Die Wahlkampagne war trotz einiger Anstrengungen seitens verschiedener Medien und von Nichtregierungsorganisationen, die diverse Debatten organisierten, eher flau verlaufen. Am strahlenden Lachen der KandidatInnen in den Fernseh-Wahlspots war teilweise kaum erkennbar, ob Zahnpasta oder einE KandidatIn angepriesen werden sollte, programmatische Diskussionen kamen viel zu kurz. Überschattet wurde der Wahlkampf von gewalttätigen Auseinandersetzungen. Insgesamt forderte die Wahlkampagne zehn Todesopfer, wobei vier Aktivisten der FMLN gezielten Attentaten zum Opfer fielen, während die Ursachen in den anderen Fällen größtenteils in persönlichen Streitigkeiten oder sozialer Kriminalität zu suchen waren.
Vor allem für die beiden großen Parteien galt der Urnengang auch als Testlauf für die Präsidentschaftswahlen im März 2004. Es ist anzunehmen, dass die relative Wahlschlappe Konsequenzen in der Regierungspartei ARENA haben wird, in der neoliberale Unternehmer vor kurzem das Ruder vollständig übernommen haben.
Ex-Präsident Calderón Sol hat bereits öffentlich gefordert, der gesamte Parteivorstand müsse nun zurücktreten. Die Partei brauche Politiker und keine Unternehmer, so der Tenor der Forderungen der zuletzt an den Rand gedrängten stärker ideologischen Rechten. Parteichef Archie Baldocchi ist bereits zurückgetreten. Offiziell zumindest seiner Krebserkrankung, wegen der er in den letzten Monaten ohnehin viel Zeit zur Behandlung in den USA verbrachte.
Grund zum Jubel gibt es allerdings auch bei der Linken nicht allzu viel. Das Land ist von einer linken Wahlmehrheit nach wie vor weit entfernt, denn selbst FMLN und CDU zusammen haben „nur” rund 40 Prozent der Stimmen erhalten. In der FMLN herrscht nach dem Sieg in der Hauptstadt verständlicherweise Optimismus. Der Triumph des unbekannten Kandidaten Rivas Zamora legt nahe, dass für die WählerInnen die Parteienbindung und das politische Projekt wichtiger sind als der/die KandidatIn selbst.
Die Diskussion um den richtigen Kandidaten für die kommenden Präsidentschaftswahlen kann für die Partei eine erneute Zerreißprobe bedeuten.
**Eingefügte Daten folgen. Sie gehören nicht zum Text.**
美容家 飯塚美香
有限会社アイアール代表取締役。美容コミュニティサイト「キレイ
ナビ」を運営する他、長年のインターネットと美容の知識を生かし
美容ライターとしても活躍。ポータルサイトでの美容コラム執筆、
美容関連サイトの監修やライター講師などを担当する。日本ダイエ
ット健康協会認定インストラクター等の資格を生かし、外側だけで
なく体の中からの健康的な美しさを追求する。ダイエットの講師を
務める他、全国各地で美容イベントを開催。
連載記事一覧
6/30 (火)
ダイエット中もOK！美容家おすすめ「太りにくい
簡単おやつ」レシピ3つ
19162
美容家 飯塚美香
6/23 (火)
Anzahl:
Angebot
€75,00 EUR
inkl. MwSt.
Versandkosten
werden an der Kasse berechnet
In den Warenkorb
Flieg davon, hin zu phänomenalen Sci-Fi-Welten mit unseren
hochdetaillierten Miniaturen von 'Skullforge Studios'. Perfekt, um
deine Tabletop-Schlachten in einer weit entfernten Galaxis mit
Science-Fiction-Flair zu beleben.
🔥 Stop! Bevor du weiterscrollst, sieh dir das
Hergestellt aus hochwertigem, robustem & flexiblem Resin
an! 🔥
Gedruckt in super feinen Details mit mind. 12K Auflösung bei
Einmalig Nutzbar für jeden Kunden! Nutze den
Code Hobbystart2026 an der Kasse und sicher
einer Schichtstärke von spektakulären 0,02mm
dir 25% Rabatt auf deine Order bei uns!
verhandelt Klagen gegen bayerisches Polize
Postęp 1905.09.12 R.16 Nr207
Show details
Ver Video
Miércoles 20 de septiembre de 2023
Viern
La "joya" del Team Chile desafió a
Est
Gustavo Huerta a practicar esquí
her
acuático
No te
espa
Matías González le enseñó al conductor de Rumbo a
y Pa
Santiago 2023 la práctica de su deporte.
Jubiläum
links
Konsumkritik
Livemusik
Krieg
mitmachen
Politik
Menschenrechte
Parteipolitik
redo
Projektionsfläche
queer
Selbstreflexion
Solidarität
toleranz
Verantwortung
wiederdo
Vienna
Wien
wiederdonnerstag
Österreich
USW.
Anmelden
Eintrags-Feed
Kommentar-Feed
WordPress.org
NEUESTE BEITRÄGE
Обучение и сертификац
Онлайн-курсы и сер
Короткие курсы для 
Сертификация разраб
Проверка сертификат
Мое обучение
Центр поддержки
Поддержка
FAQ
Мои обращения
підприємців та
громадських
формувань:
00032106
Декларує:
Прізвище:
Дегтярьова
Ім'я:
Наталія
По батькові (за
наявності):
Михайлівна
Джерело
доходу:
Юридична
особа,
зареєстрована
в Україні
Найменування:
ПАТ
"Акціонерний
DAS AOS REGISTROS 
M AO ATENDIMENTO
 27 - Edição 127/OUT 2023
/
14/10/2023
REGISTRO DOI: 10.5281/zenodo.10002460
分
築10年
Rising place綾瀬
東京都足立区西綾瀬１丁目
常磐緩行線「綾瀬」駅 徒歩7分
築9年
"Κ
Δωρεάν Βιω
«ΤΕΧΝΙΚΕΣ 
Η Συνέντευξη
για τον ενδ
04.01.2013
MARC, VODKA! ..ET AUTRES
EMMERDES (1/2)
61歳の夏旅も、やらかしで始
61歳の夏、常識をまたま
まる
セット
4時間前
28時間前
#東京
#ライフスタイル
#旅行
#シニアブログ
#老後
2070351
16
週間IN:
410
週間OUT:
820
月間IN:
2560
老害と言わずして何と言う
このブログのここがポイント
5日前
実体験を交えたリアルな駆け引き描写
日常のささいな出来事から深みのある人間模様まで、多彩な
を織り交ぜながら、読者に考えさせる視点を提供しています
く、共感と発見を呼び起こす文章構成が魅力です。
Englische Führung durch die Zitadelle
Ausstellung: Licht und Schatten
Noch am Wahlabend forderte die traditionell linke, heute allerdings geschwächte LehrerInnengewerkschaft Andes öffentlich die Kandidatur von Schafik Handal, historischer Führer der Kommunistischen Partei und seit FMLN-Gründung Teil ihrer Führungsriege. Unter dem Jubel der Anwesenden bei der FMLN-Wahlfete akzeptierte Handal „Präsident El Salvadors zu sein“. Doch diese Kandidatur birgt internen Sprengstoff, ist sie doch kaum koalitionsfähig und somit keine Gewinnoption.
Nur drei Tage später hat denn auch Oscar Ortiz, wiedergewählter Bürgermeister von Santa Tecla, seine Vorkandidatur erklärt. Ortiz wird in der Partei vor allem von jenen unterstützt, die auf eine relativ breite Wahlallianz setzen. Bleibt zu hoffen, dass die Kandidatenkür in der salvadorianischen Linken diesmal ohne Selbstzerfleischung und Spaltung gelingt.